[Data for this exercise — start]

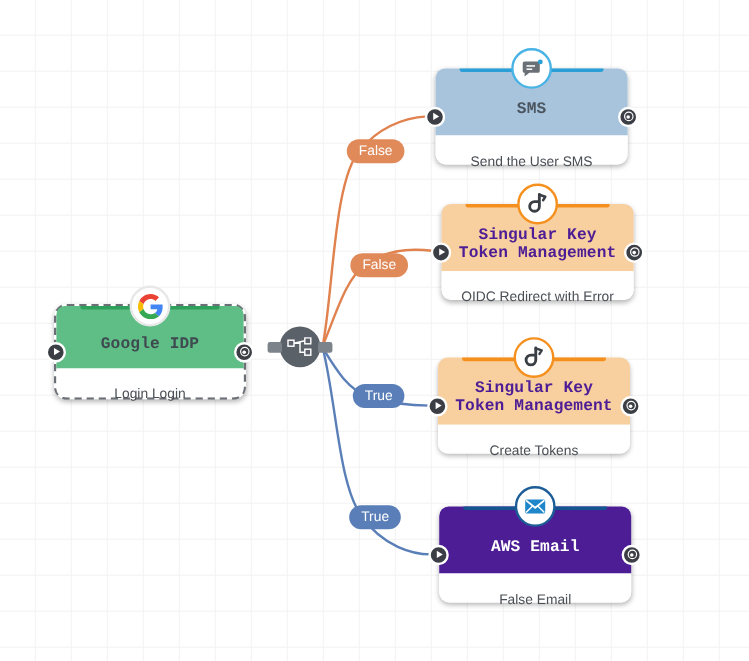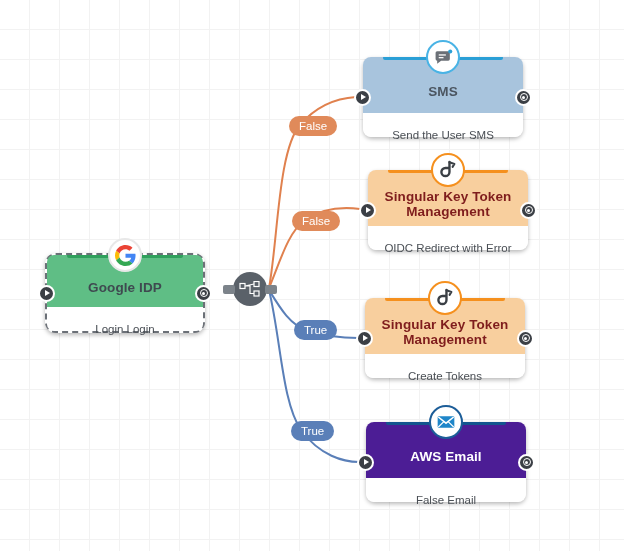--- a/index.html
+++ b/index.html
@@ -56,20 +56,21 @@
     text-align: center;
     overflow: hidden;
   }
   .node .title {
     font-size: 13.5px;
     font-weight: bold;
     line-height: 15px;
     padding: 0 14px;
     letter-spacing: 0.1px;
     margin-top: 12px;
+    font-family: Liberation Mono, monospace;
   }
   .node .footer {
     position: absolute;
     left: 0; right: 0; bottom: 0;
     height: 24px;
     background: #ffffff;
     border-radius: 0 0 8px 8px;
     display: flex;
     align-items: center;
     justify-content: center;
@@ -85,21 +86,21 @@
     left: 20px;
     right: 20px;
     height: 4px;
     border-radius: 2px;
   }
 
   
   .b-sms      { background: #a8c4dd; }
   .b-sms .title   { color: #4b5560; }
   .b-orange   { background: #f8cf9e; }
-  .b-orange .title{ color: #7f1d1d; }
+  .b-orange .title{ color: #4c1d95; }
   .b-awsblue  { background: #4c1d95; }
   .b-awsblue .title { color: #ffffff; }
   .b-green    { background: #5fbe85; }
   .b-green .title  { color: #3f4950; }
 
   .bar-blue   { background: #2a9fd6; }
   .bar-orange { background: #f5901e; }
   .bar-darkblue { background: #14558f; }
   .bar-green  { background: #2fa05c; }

[Data for this exercise — finish]

[Activity]
With the images omitted, repeat all the data word for word.

[Response area]
--- a/index.html
+++ b/index.html
@@ -56,20 +56,21 @@
     text-align: center;
     overflow: hidden;
   }
   .node .title {
     font-size: 13.5px;
     font-weight: bold;
     line-height: 15px;
     padding: 0 14px;
     letter-spacing: 0.1px;
     margin-top: 12px;
+    font-family: Liberation Mono, monospace;
   }
   .node .footer {
     position: absolute;
     left: 0; right: 0; bottom: 0;
     height: 24px;
     background: #ffffff;
     border-radius: 0 0 8px 8px;
     display: flex;
     align-items: center;
     justify-content: center;
@@ -85,21 +86,21 @@
     left: 20px;
     right: 20px;
     height: 4px;
     border-radius: 2px;
   }
 
   
   .b-sms      { background: #a8c4dd; }
   .b-sms .title   { color: #4b5560; }
   .b-orange   { background: #f8cf9e; }
-  .b-orange .title{ color: #7f1d1d; }
+  .b-orange .title{ color: #4c1d95; }
   .b-awsblue  { background: #4c1d95; }
   .b-awsblue .title { color: #ffffff; }
   .b-green    { background: #5fbe85; }
   .b-green .title  { color: #3f4950; }
 
   .bar-blue   { background: #2a9fd6; }
   .bar-orange { background: #f5901e; }
   .bar-darkblue { background: #14558f; }
   .bar-green  { background: #2fa05c; }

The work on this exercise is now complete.